Глоточек падал, как с неба. Поспешно зажёвывал две-три рюмки, закуривал и начинал вдохновенную импровизацию на тему: он, Сёма Глоточек, и его фронтовая дружба с героическим Сергеем Шишокиным. И выходило, что только смерть-подлюга смогла разорвать эту неразрывную дружбу. (Как выяснилось много позднее, Глоточек знал Сергея Шишокина всего два дня. На формировке в Башкирии. И запомнил лишь потому, что украл и пропил его сапоги.) И вот Серёжа во сырой земле лежит, а он, Сёма… а он… ы-ых-х, лучше б я!.. я!.. Глоточек начинал колотиться кулаком и тушить через сбрыленную губу грудной пожар. И только после торопливо налитой рюмки Шишокина Сему отпускало, и он мог продолжать.
Ни на миг не сводя молящих глаз с Глоточка, напряжённый, как палка, Шишокин весь светился красной, непереносимо-ожидающей мукой. Посторонние руки его как бредили на столе: наливали и наливали тут же улетающие рюмки, пододвигали селёдку, хлеб – только б говорил, говорил этот фантастический человек. Говорил про сына его. Про дорогого, незабвенного Серёжу…
Но Глоточка с его враньём хватало ненадолго – через пять-шесть рюмок глаза его закручивало штопором, он падал и рассопливливался прямо на тарелках. Или срочно проносил башку к Иван-царевичу.
Растревоженный Алексей Иванович, не шелохнувшись, долго сидел перед окном в вечернем закате – как в своей раскалённой крови. И только отжимались на лицо его слёзы…
Редкими теперь вечерами у Соседских и Ильиных Алексей Иванович долго, отрешённо мешал ложечкой в стакане чай, словно безысходную какую-то философию замешивал: «Крепкая до соплей выпивка, Коля, это, если хочешь, обратная эволюция человека. Через века, через тысячелетия. Через все размеры человеческого черепа, через человекообразных, животных, птиц, рыб… И вот так называемый человек валяется, рассопливился первозданной инфузорией – он доволен. Он за какие-то два, три часа пьянки пролетел целые тысячелетия, добрался до первозданного вида своего. Он доволен. Не чудо ли это? Тянет его в туманные дали прошлого, так сказать. Зов предков. Далёкий, настойчивый. Нельзя его забывать, никак нельзя…»
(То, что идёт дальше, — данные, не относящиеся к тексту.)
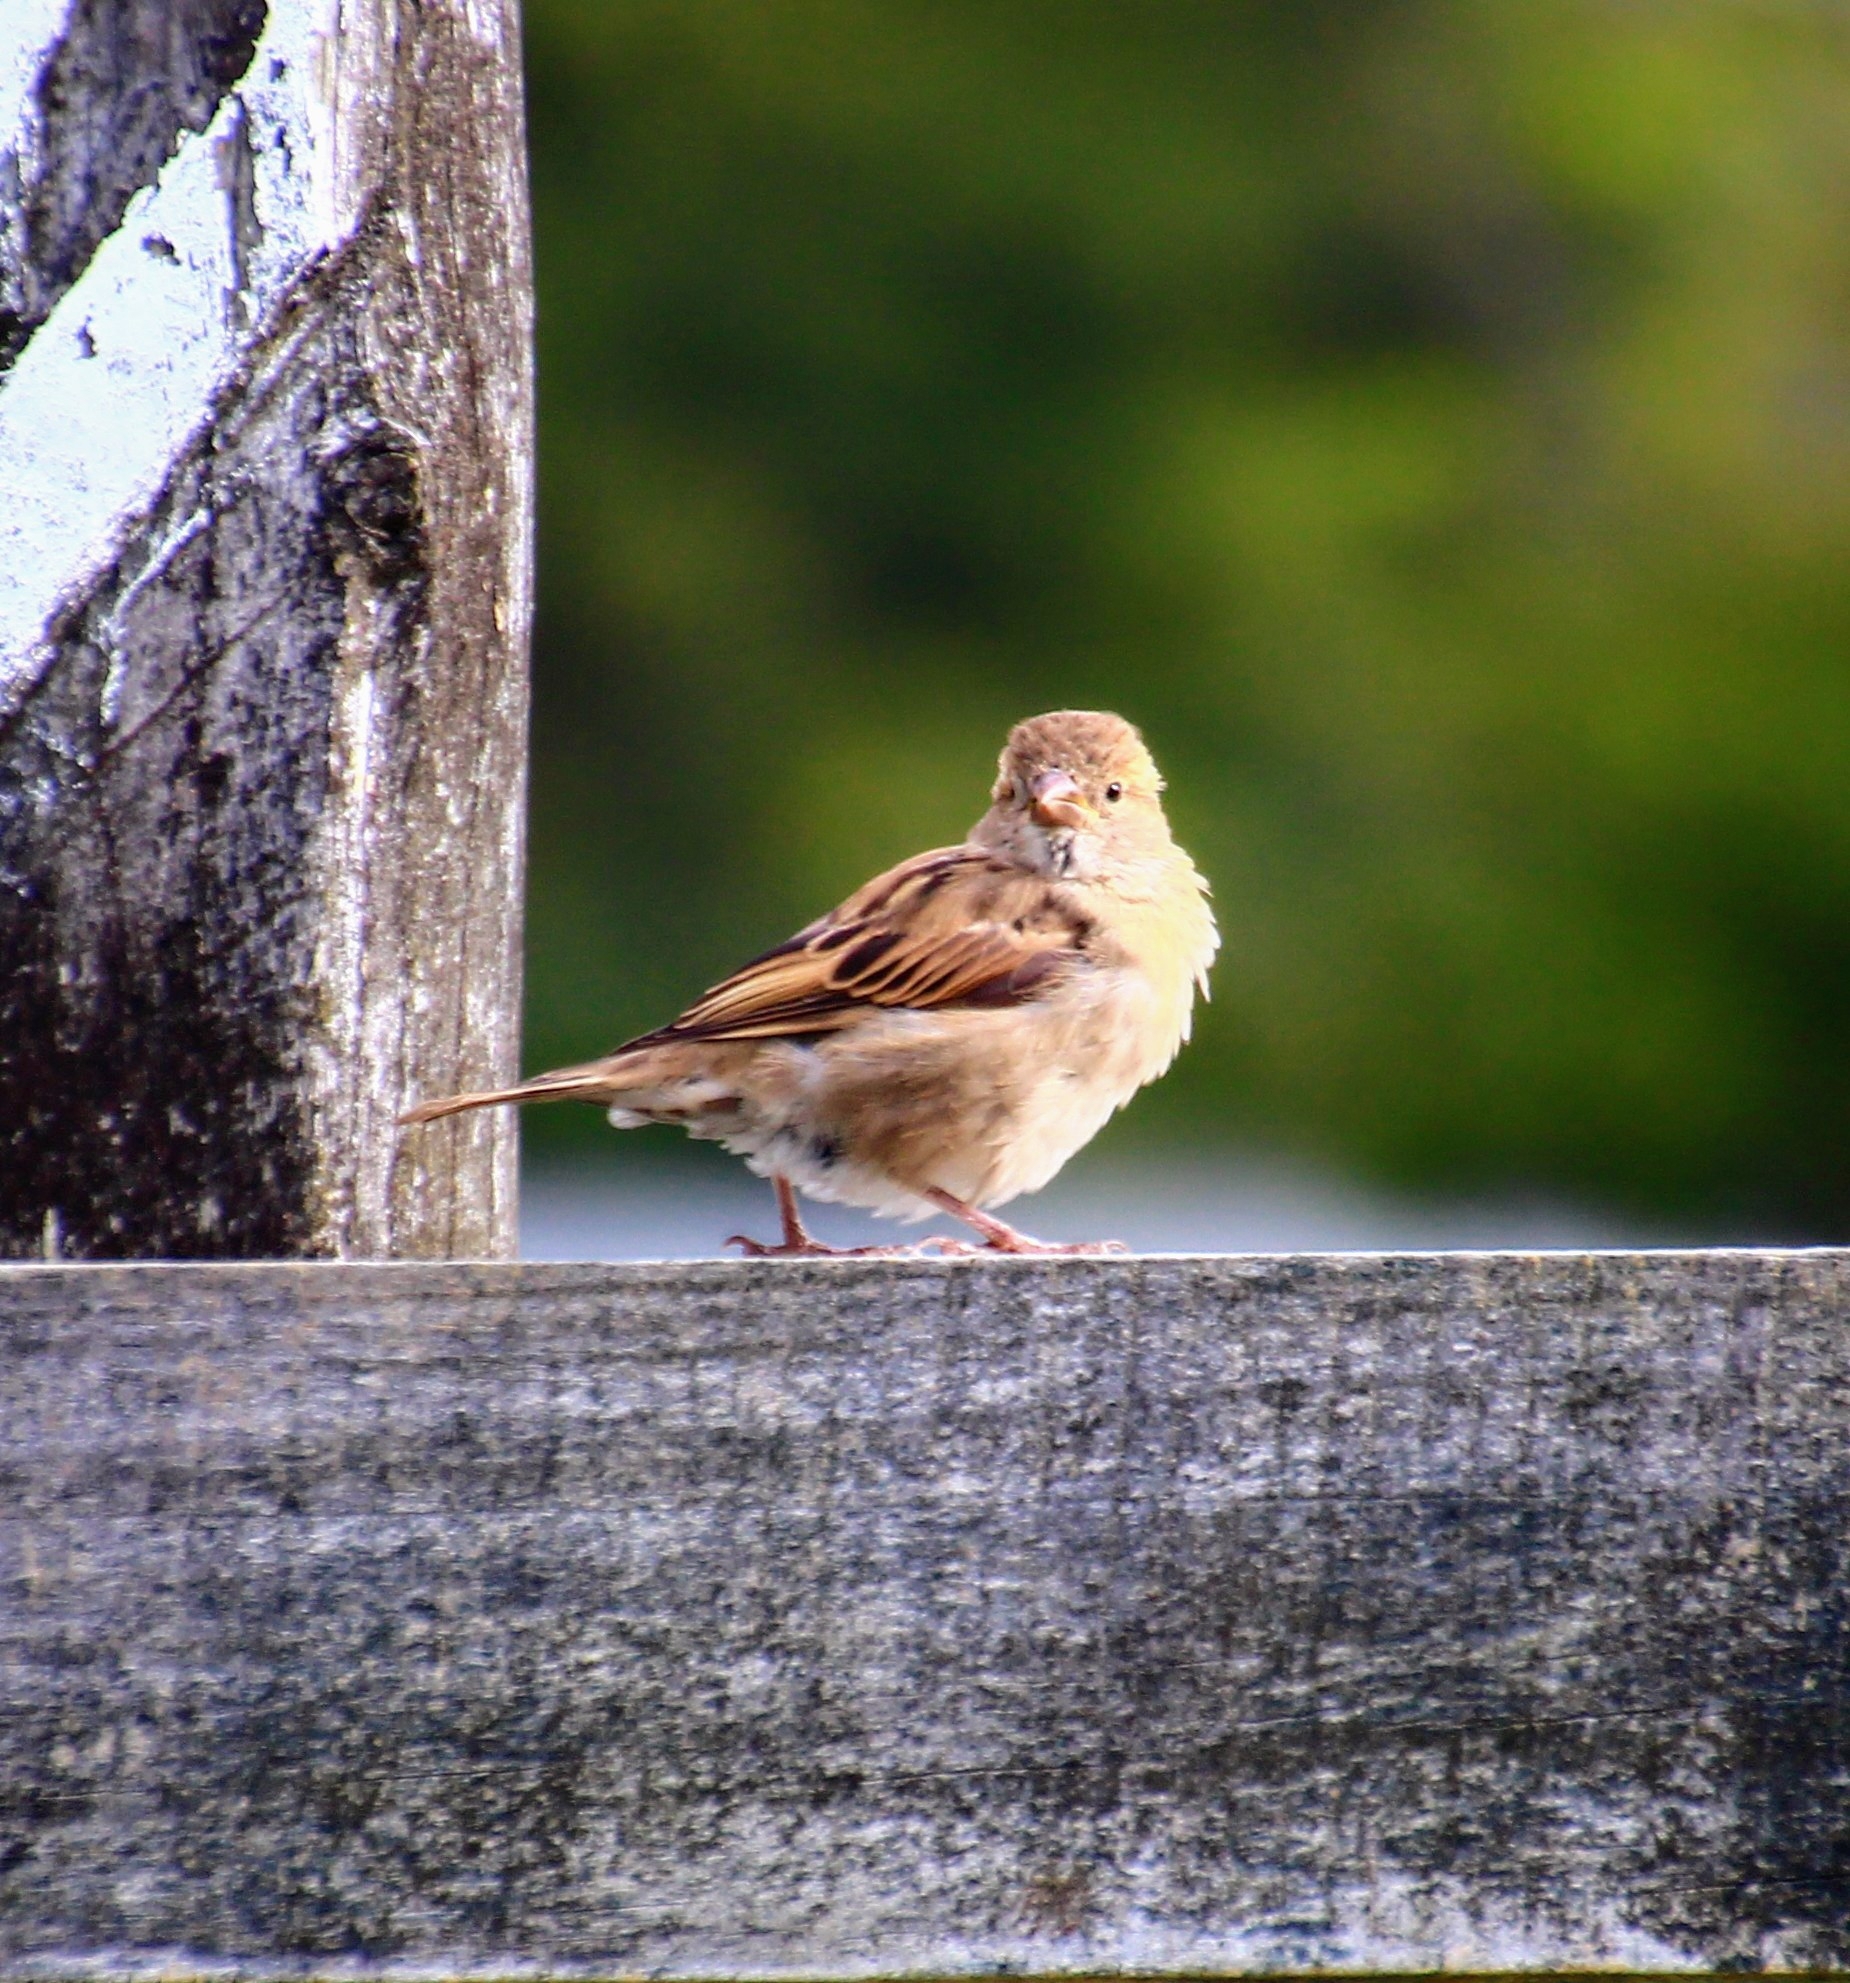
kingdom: Animalia
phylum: Chordata
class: Aves
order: Passeriformes
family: Passeridae
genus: Passer
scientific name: Passer domesticus
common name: House sparrow
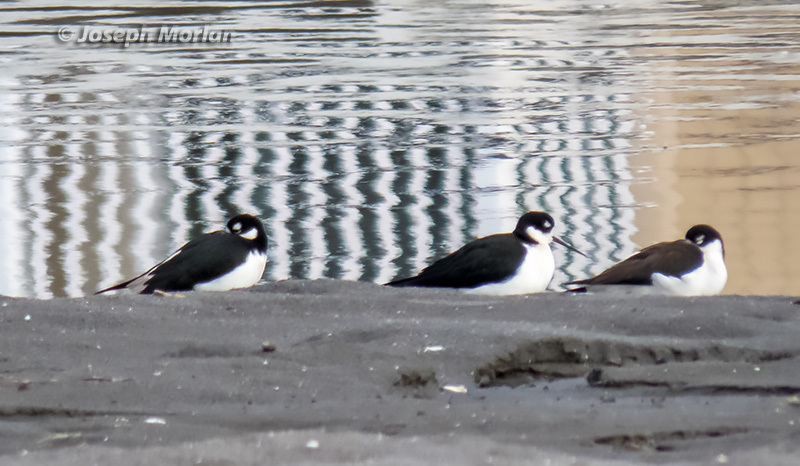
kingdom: Animalia
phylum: Chordata
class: Aves
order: Charadriiformes
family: Recurvirostridae
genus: Himantopus
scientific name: Himantopus mexicanus
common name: Black-necked stilt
– Да врёт он всё тебе! Врёт! – слезливо выкрикивал Николай Иванович, вскакивая из-за стола. Руку больную подхватывал: – Лёша, врёт!
Но ложечка не слышала, ложечка намешивала в стакане: «…И вот бредёт этот строитель новой жизни по колено в водке сквозь туман дикости, матерщины и убогих потребностей ума. Бредёт по Уралу, по Сибири, по Дальнему Востоку. Везде. Бредёт, как через затопленный голый мёртвый лес. Чёрные вороны удушливо взлетают на стороны и с карканьем исчезают. Иногда встречаются ему на пути такие же опухшие синие хари. Они с шумом, с плеском шарахаются в сторону и тают в тумане. Маяками плавают, сияют на месте полян забегаловки: куда бредёшь, бедолага? Заходи к нам, обогреем тебя, пустоголового, бесприютного. Плюнь на всё, заходи!..»
Николай Иванович глядел на друга, как на внезапно и тяжело заболевшего человека. Тихо, без надежды уже, сказал:
– Врёт он всё тебе, Лёша. Очнись. Лапшу вешает, а ты…
– Знаю, Коля, – вдруг услышал его Шишокин. – Но он последний… последний, кто видел Серёжу живым. Другие видели… потом, конечно… но их я уж теперь не встречу. Не успею… – И снова сдвигался к потустороннему: – «…Так вот, я и говорю: бредёт он…»
Дядя Ваня вставал и уходил в кухню. Не слыша мёртвой речи Шишокина, напряжённо молчали остальные.
А подлый Глоточек, по утрам зябко макаясь в пиво, похвалялся своим собутыльникам возле пивного ларька: «Вчера опять дерябнул Шишокина. С похмелу-уги – сил нет!»